La rémunération des dirigeants de Bombardier suscite à nouveau une vague de mécontentement de la part d’investisseurs institutionnels, dont la Caisse de dépôt et placement du Québec (CDPQ) et le Fonds de solidarité FTQ, qui s’opposent à l’approche de l’entreprise sur cette question.

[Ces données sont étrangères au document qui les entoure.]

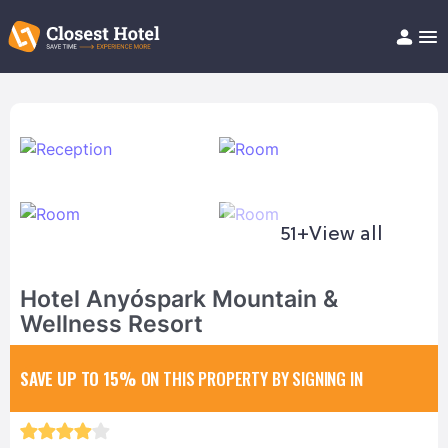
Book Hotel!
About
Support
Help/FAQ
Articles
51+
View all
Hotel Anyóspark Mountain &
Wellness Resort
SAVE UP TO 15%
ON THIS PROPERTY BY SIGNING IN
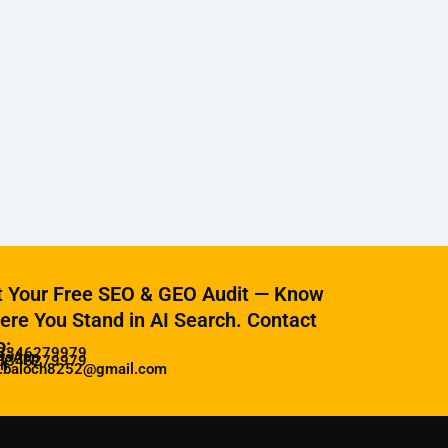
t Your Free SEO & GEO Audit — Know
re You Stand in AI Search. Contact
o:
3346279979
tsApp
3346279979
il
z.baloch8252@gmail.com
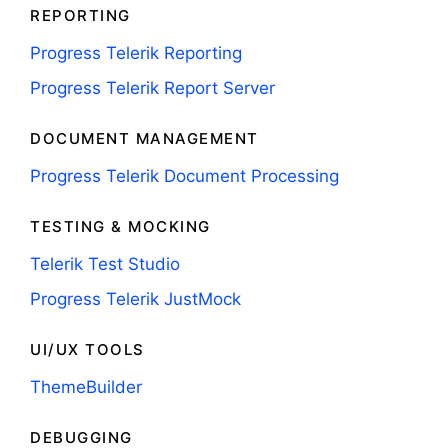
REPORTING
Progress Telerik Reporting
Progress Telerik Report Server
DOCUMENT MANAGEMENT
Progress Telerik Document Processing
TESTING & MOCKING
Telerik Test Studio
Progress Telerik JustMock
UI/UX TOOLS
ThemeBuilder
DEBUGGING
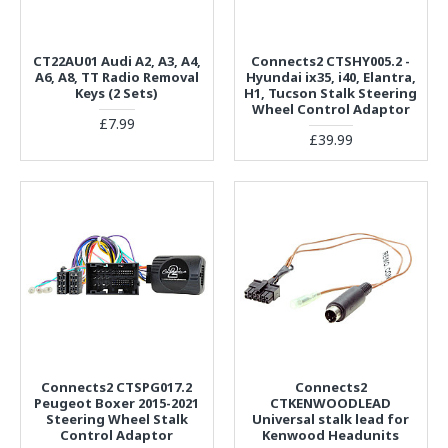
CT22AU01 Audi A2, A3, A4,
Connects2 CTSHY005.2 -
A6, A8, TT Radio Removal
Hyundai ix35, i40, Elantra,
Keys (2 Sets)
H1, Tucson Stalk Steering
Wheel Control Adaptor
£7.99
£39.99
Connects2 CTSPG017.2
Connects2
Peugeot Boxer 2015-2021
CTKENWOODLEAD
Steering Wheel Stalk
Universal stalk lead for
Control Adaptor
Kenwood Headunits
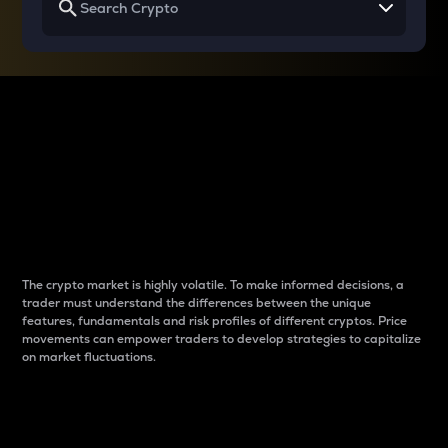
Why do differences
between cryptos matter
to traders?
The crypto market is highly volatile. To make informed decisions, a
trader must understand the differences between the unique
features, fundamentals and risk profiles of different cryptos. Price
movements can empower traders to develop strategies to capitalize
on market fluctuations.
Introduction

Comme elle le fait chaque année, la société tiendra un vote consultatif non contraignant auprès de ses actionnaires sur la question de la rémunération dans le cadre de son assemblée des actionnaires, qui aura lieu jeudi. L’appui est généralement élevé, puisque les actions à droits de vote multiples permettent à la famille Beaudoin-Bombardier de contrôler 50,9 % des droits de vote alors qu’elle ne détient qu’une fraction des quelque 2,4 milliards d’actions en circulation.

La CDPQ, le Fonds de solidarité FTQ, l’Office d’investissement du Régime de pensions du Canada, le régime de retraite des fonctionnaires de la Californie, le fonds de retraite des enseignants californiens ainsi qu’une autre institution floridienne (Florida State Board of Administration) ont néanmoins décidé de faire comme en 2017 en y allant d’une fronde. Ensemble, ils détiennent au bas mot 64 millions d’actions de catégories A et B, ainsi que des obligations, selon les dernières informations disponibles.

« L’indemnité de départ de l’ancien (président et) chef de la direction (Alain Bellemare) bonifiée notamment par l’octroi d’une rémunération incitative spéciale, est largement au-delà de ce qui était prévu dans son contrat au moment de son embauche », a notamment fait valoir la Caisse dans sa procuration.

Écarté en mars dernier, M. Bellemare pourra toucher jusqu’à 17,5 M$ CAN dans le cadre de l’indemnité de départ qu’il a négociée. En plus d’une somme équivalant à deux années de salaires, il aura droit à un paiement spécial de 4,9 M$ si la vente de Bombardier Transport à Alstom, annoncée en février dernier, juste avant son départ, se concrétise.

Dans ses critiques, la CDPQ a aussi pointé du doigt les primes non récurrentes qui seront consenties à d’autres cadres de l’entreprise advenant que la cession de la division ferroviaire se concrétise ainsi que d’autres modalités entourant les indemnités de départ.

« Ces éléments de rémunération sont jugés excessifs », a fait valoir le gestionnaire de régimes de retraite, qui n’a pas voulu commenter davantage.

Plusieurs des investisseurs institutionnels ont également choisi de ne pas appuyer la réélection au conseil d’administration d’August Henningsen, Vikram Pandit et Douglas Oberhelman, puisqu’ils siègent sur le conseil des ressources humaines et de la rémunération.

Un avertissement

Dans un rapport publié à la fin mai, Glass Lewis, l’une des principales agences de conseil aux actionnaires, avait vivement critiqué les sommes obtenues par M. Bellemare en recommandant de s’opposer à la politique de rémunération de la société, qui, à son avis, soulève de « sérieuses questions ». Elle recommandait toutefois d’appuyer la réélection de tous les candidats au conseil d’administration.

Institutional Shareholder Services, l’autre grande firme de conseil, avait plutôt donné son feu vert, dans un rapport distinct, à l’approche de l’avionneur.

Dans un courriel, un porte-parole de Bombardier, Olivier Marcil, a souligné que la compagnie respectait l’opinion « émise par certains investisseurs », soulignant que la politique de rémunération avait en moyenne été appuyée à hauteur de 97 % au cours des trois dernières années.

Il a rappelé que la transaction de 8,2 G$ US annoncée avec Alstom était « stratégique pour l’avenir de Bombardier », qui traîne une lourde dette de plus de 9 G$ US.

« La responsabilité du conseil est de s’assurer que la transaction soit conclue avec succès et ainsi de créer de la valeur pour tous nos actionnaires, dont la Caisse (qui détient plus de 36 % de Bombardier Transport) qui en sera l’un des premiers bénéficiaires, rappelons-le », a écrit M. Marcil.

Un message

Même si la famille Beaudoin-Bombardier contrôle la multinationale, cette nouvelle fronde de la CDPQ et des autres investisseurs institutionnels constitue un « message très fort » au conseil d’administration, a estimé l’expert en gouvernance Michel Nadeau, au cours d’un entretien téléphonique.

« Cela signifie que la majorité des actionnaires ne sont pas satisfaits, a-t-il dit. Ils disent « vous n’avez pas fait votre travail, nous ne sommes pas contents ». C’est un blâme. »

L’action de Bombardier se négocie aux alentours de 50 cents à la Bourse de Toronto. La compagnie sera écartée lundi de l’indice composé S&P/TSX et de l’indice S&P/TSX 60, qui regroupent certaines des plus importantes sociétés canadiennes.